Cubism
Cubism was sparked in 1907 by Pablo Picasso and Georges Braque, and is one of the most potent art movements of the 20th century. The cubists were inspired by painters like Georges Seurat, Fauves, and Paul Cezanne as well as by African sculpture as you can see in many of Picasso’s works. Cubist artists believed in breaking up a subject matter, analyzing it, and then re assembling it in abstract form.
Instead of depicting an object from one angle, cubist artists were able to paint an object from multiple angles at the same time in order to represent an object in the most complete way possible. Braque and Picasso took this idea to heart after hearing the advice of Paul Cezanne in 1904: nature should be treated “in terms of the cylinder, the sphere, and the cone”. There were three main stages to the development of the cubist movement: Facet Cubism, Analytic Cubism, and Synthetic Cubism. The first controversial exhibition that gave cubism it’s initial fame was put on by Braque and Raoul Dufy in 1908, both artists having fauvist beginnings. They created a series of landscapes with limited variety of colors and simplified forms.
Art critic Louis Vauxcelles described Braque as an artists that “scorns form and reduces everything, sites, figures and houses, to geometric schemas and cubes”. Over the next couple years Braque and Picasso created works broken into planes and edges defying perspective and depth. Many cubist works have bland colors and uniform small brushstrokes which work to create vibrations of light.
Braque and Picasso conveyed elements of illusion, unconventional continuity and density. Even though the first world war stopped Picasso and Braque from working together on the Cubist movement, the cubist core continued to be active until the 1920’s. Cubism artists like Matisse, Laurens, Lipchitz, and Fernand Leger were all influenced by the works of Braque, Picasso, and Cezanne before them.
Pablo Picasso
Picasso was a Spanish painter and sculptor born in Malaga, Spain as the first child to Jose Ruiz y Blasco and Maria Picasso y Lopez. He is known as one of the founders of cubism along with Georges Braque. In his lifetime Picasso created about 13000 paintings or designs, 34000 book illustrations, 300 sculptures, and 100000 art prints. Picasso’s father was a painter that specialized in natural bird images and was a famous professor of art in the School of Crafts.
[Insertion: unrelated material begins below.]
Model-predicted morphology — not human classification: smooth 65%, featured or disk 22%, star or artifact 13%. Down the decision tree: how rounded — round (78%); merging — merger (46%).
Picasso’s father tutored him in art, teaching him drawing and oil painting. Picasso went to school for carpentry throughout his childhood, but did not finish his college courses at the Academy of Arts in Madrid. In many of Picasso’s earliest works he uses images of harlequins, which are humorous characters sporting checkered clothing. The harlequin eventually became a symbol for Picasso. In the 1930’s the painter picked up a new symbol, the minotaur to replace the harlequin motif, most likely because of his interaction with the surrealists who often used the minotaur as a symbol. You’ll find an example of this in Picasso’s Guernica painting.
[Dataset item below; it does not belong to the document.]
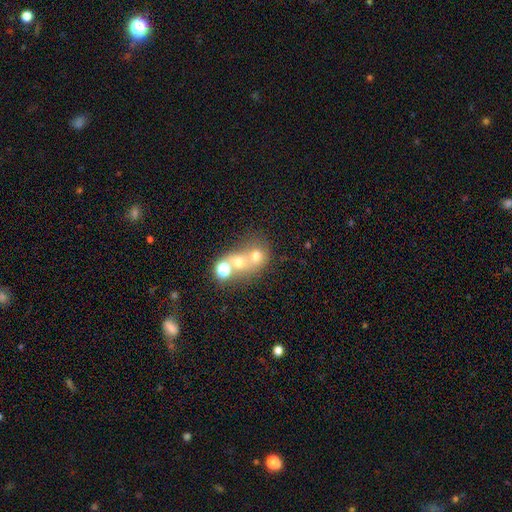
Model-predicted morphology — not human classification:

Picasso’s work can be divided into 5 different periods:
1. The Blue Period – ranged from 1901 to 1904 and consisted of low intensity blue paintings that were the result of the suicide of Carlos Casagemas, a close friend to Picasso. The Blue Period features acrobats, harlequins, paupers, various artists, and women of the night.
2. The Rose Period – ranged from 1905 to 1907 and was characterized by more upbeat colors including oranges and pinks. Picasso was in Paris at the time and had befriended Fernande Olivier, a model for artists.
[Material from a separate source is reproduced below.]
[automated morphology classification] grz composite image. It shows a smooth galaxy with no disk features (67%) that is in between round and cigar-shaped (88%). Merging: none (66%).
3. The African influenced Period – ranged from 1908 to 1909 and was influenced by African artifacts.
4. Analytic Cubism – ranged from 1909 to 1912 and featured the unique cubist style which he developed with Braque using browns and grays. The motive was to pick objects apart and analyze them in terms of shapes and components that make them up. Picasso and Braque’s paintings resemble each other’s at this time.
5. Synthetic Cubism – ranged from 1912 to 1919 in which Picasso used pieces of cut paper to create artwork. He’d paste the fragments of newsprint, magazines, and wallpaper into collages, which were the first to be presented as fine art.